For patients with chronic atrial flutter, long-term anticoagulation is generally recommended because the risk of thromboembolism is elevated for these patients, although randomized controlled trials are not available regarding this issue.
Ventricular tachycardia can be recognized as a series of three or more consecutive wide QRS complexes with a wide range of rapid heart rates varying from 80 to 250 beats/min. Typically ventricualr tachycardia appears as a series of ventricular premature beats with the ST-segment vector pointing in the opposite direction to the QRS-wave. The QRS duration is always wide (> 120 milliseconds), and usually atrial ventricular dissociation is present. That is, the atriae and ventricles beat independently. As a result P-waves can often be seen superimposed on the QRS at a different rate from the ventricular tachycardia. Occasionally, retrograde VA conduction from the ventricles to the atriae occurs resulting in a 1:1 relationship between ventricular and atrial beats.

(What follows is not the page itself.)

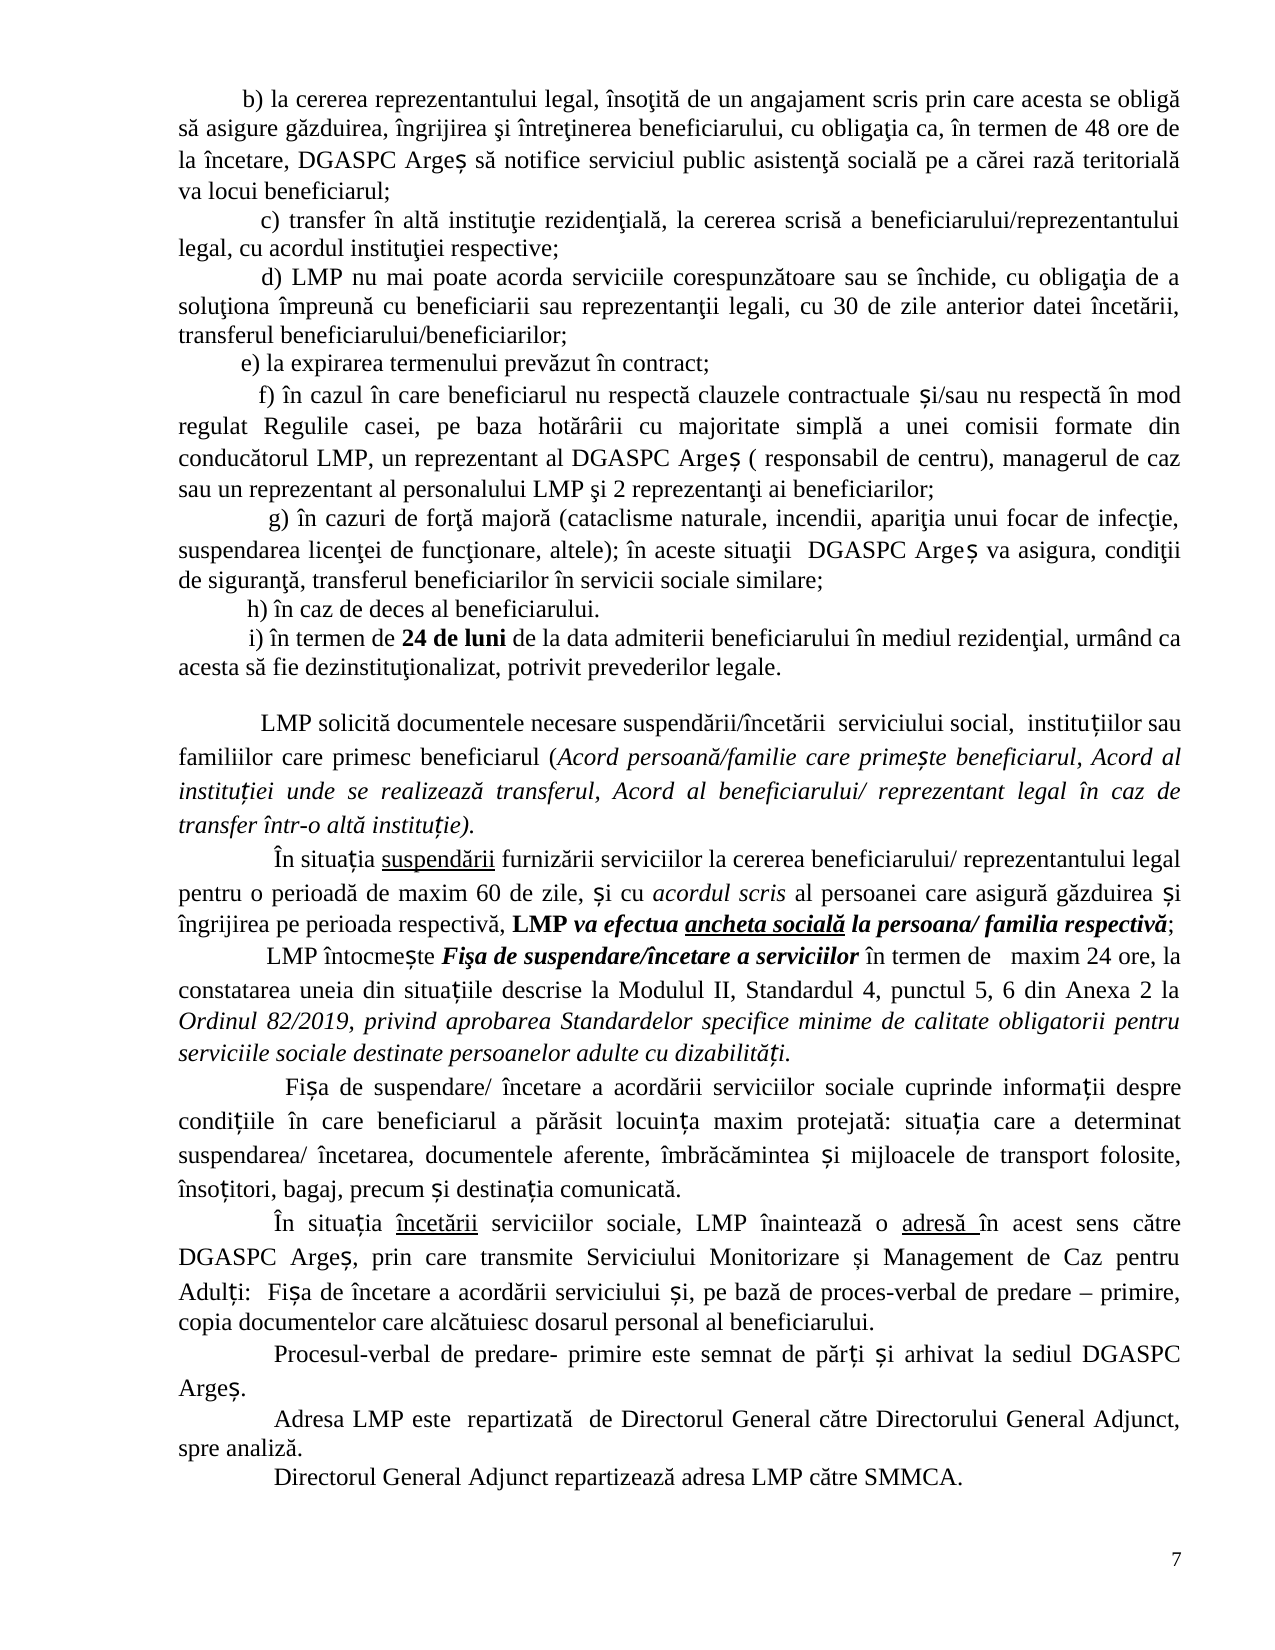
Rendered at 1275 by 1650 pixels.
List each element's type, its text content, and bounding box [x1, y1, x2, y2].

Ventricular tachycardia is a wide-complex QRS tachycardia, which is usually regular or slightly irregular. Typically, atrial contraction continues independently of ventricular tachycardia (AV dissociation). In this example, P-waves (arrows) are noted superimposed on the wide QRS complexes (designated V). The ventricular tachycardia spontaneously converts to normal sinus rhythm.
During ventricular tachycardia, the configuration of the QRS complexes is usually uniform or monomorphic. Occasionally beat-to-beat variations in QRS contours are noted resulting in multiform ventricular tachycardia. Brief episodes of ventricular tachycardia lasting less than 30 seconds are arbitrarily referred to as non-sustained V-tachycardia, and longer runs are referred to as sustained V-tachycardia.

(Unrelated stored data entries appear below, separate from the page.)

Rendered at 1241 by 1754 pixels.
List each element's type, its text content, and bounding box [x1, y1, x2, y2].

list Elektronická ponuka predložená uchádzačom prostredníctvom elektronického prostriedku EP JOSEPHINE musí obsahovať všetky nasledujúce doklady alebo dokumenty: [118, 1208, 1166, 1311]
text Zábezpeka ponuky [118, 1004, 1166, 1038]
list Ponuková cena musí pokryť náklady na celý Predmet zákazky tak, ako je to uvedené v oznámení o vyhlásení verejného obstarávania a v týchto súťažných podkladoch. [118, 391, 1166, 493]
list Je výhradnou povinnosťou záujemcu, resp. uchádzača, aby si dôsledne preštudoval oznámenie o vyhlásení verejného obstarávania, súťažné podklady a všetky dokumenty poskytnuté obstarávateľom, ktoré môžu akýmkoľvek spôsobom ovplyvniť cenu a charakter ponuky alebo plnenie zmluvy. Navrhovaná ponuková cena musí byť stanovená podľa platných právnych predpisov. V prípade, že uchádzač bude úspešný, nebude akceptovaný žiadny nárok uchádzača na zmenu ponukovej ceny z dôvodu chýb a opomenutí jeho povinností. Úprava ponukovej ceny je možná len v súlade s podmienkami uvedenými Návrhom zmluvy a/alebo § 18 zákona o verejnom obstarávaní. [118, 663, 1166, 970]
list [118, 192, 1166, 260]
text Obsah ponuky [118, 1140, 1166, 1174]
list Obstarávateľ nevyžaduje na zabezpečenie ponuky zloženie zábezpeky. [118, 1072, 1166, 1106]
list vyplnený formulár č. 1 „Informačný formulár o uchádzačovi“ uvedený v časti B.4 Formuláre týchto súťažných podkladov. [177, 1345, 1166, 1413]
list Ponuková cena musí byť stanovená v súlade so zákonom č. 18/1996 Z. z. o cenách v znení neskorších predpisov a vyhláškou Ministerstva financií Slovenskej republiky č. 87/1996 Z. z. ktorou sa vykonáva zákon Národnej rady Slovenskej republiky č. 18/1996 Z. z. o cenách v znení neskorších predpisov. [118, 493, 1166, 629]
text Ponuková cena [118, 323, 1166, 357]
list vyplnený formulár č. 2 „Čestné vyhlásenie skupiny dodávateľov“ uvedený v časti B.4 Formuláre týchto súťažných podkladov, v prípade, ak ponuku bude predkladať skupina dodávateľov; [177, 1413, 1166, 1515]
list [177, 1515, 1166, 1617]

Multifocal Atrial Tachycardia
MAT in a patient with respiratory failure due to chronic obstructive pulmonary disease. Note the wide variation in P-wave morphology, P-R intervals, and P-P intervals.
The cardiovascular prognosis of ventricular tachycardia is directly related to the extent of underlying structural heart disease, particularly the severity of LV-dysfunction. Patients with recurrent brief runs of non-sustained ventricular tachycardia and structurally normal hearts have an excellent cardiovascular prognosis; whereas, patients with congestive left heart failure from any cause and recurrent sustained ventricular tachycardia have a much higher risk of sudden cardiac death.
Although ventricular tachycardia can be associated with any type of structural heart disease, symptomatic recurrent VT is most common in patients with coronary heart disease and in patients with heart failure due to congestive or hypertrophic cardiomyopathy. Patients with sustained ventricular tachycardia and advanced congestive heart failure often experience generalized weakness, increasing shortness of breath, and lightheadedness. Sustained ventricular tachycardia in these patients may also cause hypotension, shock, loss of consciousness, angina, or worsening heart failure. In patients with very advanced heart disease, ventricular tachycardia may provoke ventricular fibrillation, resulting in sudden death.